Più cauto invece Andrea Mondello che si limita affettuosamente a sottolineare tutto l’appoggio, non solo personale, al modus operandi dell’ormai ex assessore, confidando nella possibilità che questa rimozione non ledi gli interessi e i programmi di Croppi per il bene della città. E poi lui, l’escluso, il liquidato senza liquidazione, che non si cimenta in un discorso distruttivo del primo cittadino e delle sue scelte, ma che si concentra, invece, sul bisogno di dare ai presenti e ai romani la sua versione dei fatti, focalizzando l’attenzione soprattutto sulle attività culturali promosse dal suo assessorato. «Da questa sera non sarò più assessore» ha detto Croppi in completo di velluto marrone, senza cravatta, dall’espressione emozionata ma serena. Parla di conti, quelli del bilancio capitolino tirati fino all’ultimo per cercare di mantenere fede agli impegni presi, parla dei fondi che oggi traballano e che rischiano di esser dimezzati per molti enti. Come quelli per l’Auditorium che da 3,7 milioni di euro potrebbero scendere a due o a quelli destinati al festival del Cinema di Roma, la cui riunione per stabilire modalità, dinamiche e necessità è al momento in stand-by.

E continua sciolinando numeri sul portafogli assegnato alla cultura, che vanta un aumento di mezzo punto percentuale rispetto all’anno passato.
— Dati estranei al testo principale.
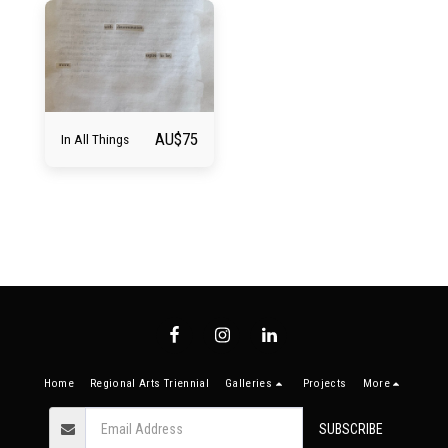
AU$
75
In All Things
Home
Regional Arts Triennial
Galleries
Projects
More
SUBSCRIBE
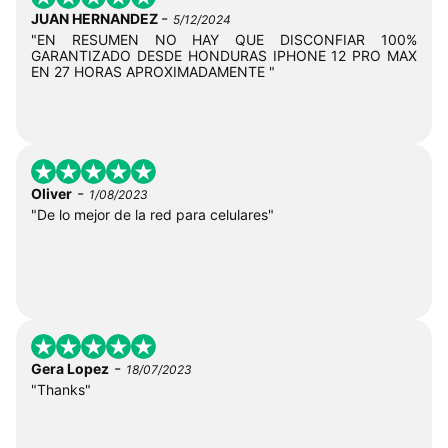
-
JUAN HERNANDEZ
5/12/2024
"EN RESUMEN NO HAY QUE DISCONFIAR 100%
GARANTIZADO DESDE HONDURAS IPHONE 12 PRO MAX
EN 27 HORAS APROXIMADAMENTE "
-
Oliver
1/08/2023
"De lo mejor de la red para celulares"
-
Gera Lopez
18/07/2023
"Thanks"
Parla di soldi spesi male, come il milione di euro per il concerto di Capodanno. Parla di spazi inaugurati come la Pelanda a Testaccio e affidata al direttore del Macro, Luca Massimo Barbero, seduto in prima fila accanto a Ludovico Pratesi e al presidente del Palaexpo Emmanuele Emanuele. Critica anche lui le scelte di Alemanno ma mette in guardia i cronisti e li prega di non utilizzare il verbo “attaccare”, perché lui non vuole attaccare nessuno semplicemente parlare con Roma. «In questi anni – ha detto Croppi – mi hanno lasciato fare e questo forse perché non sapevano neanche quello che facevo. Non ricordo di aver mai visto colleghi di giunta o consiglieri comunali ad una prima o all’inaugurazione di un nuovo museo, di una nuova libreria, di un qualsiasi premio concernente la cultura, la letteratura, il cinema».

E poi le diapositive su tutto quello che nella capitale porta anche la sua firma. Dalla notte futurista del 2009, a quella della luna, e poi la notte dei musei o l’anniversario del muro di Berlino. Il natale di Roma, il nuovo archivio capitolino, il restauro del teatro di villa Torlonia, il piccolo museo della repubblica romana, progetti questi in corso che dovrebbero terminare a breve. E ancora il festival dell’Architettura e la difesa di quello del Cinema nonostante sia figlio di Walter Veltroni. «Parlare di cultura e parlare di amministrazione è la forma più alta di politica – ha continuato l’ex assessore – non importa che a discuterne siano soggetti di destra o di sinistra, importa che si riesca a raggiungere un fine comune, apportare un miglioramento alla cultura della città».

Croppi se ne va. «Mia figlia ora sarà contenta perché avrò modo di stare un po’ più di tempo con lei», dice l’ex assessore. Se ne va ma promette una cosa: non abbandonare Roma e i suoi bisogni. Sarebbe potuto suonare retorico e forse anche nostalgico questo incontro che non è andato giù a molti, eppure non c’è stata nessuna colonna sonora ad accompagnare questo saluto se non l’applauso dei presenti che oggi si trovano davanti un nuovo assessore e nuove possibilità per la città di Roma, come i bagni vespasiani con tanto di impianto elettronico e personale addetto che darà informazioni ai turisti o la città in miniatura con strutture di polistirolo.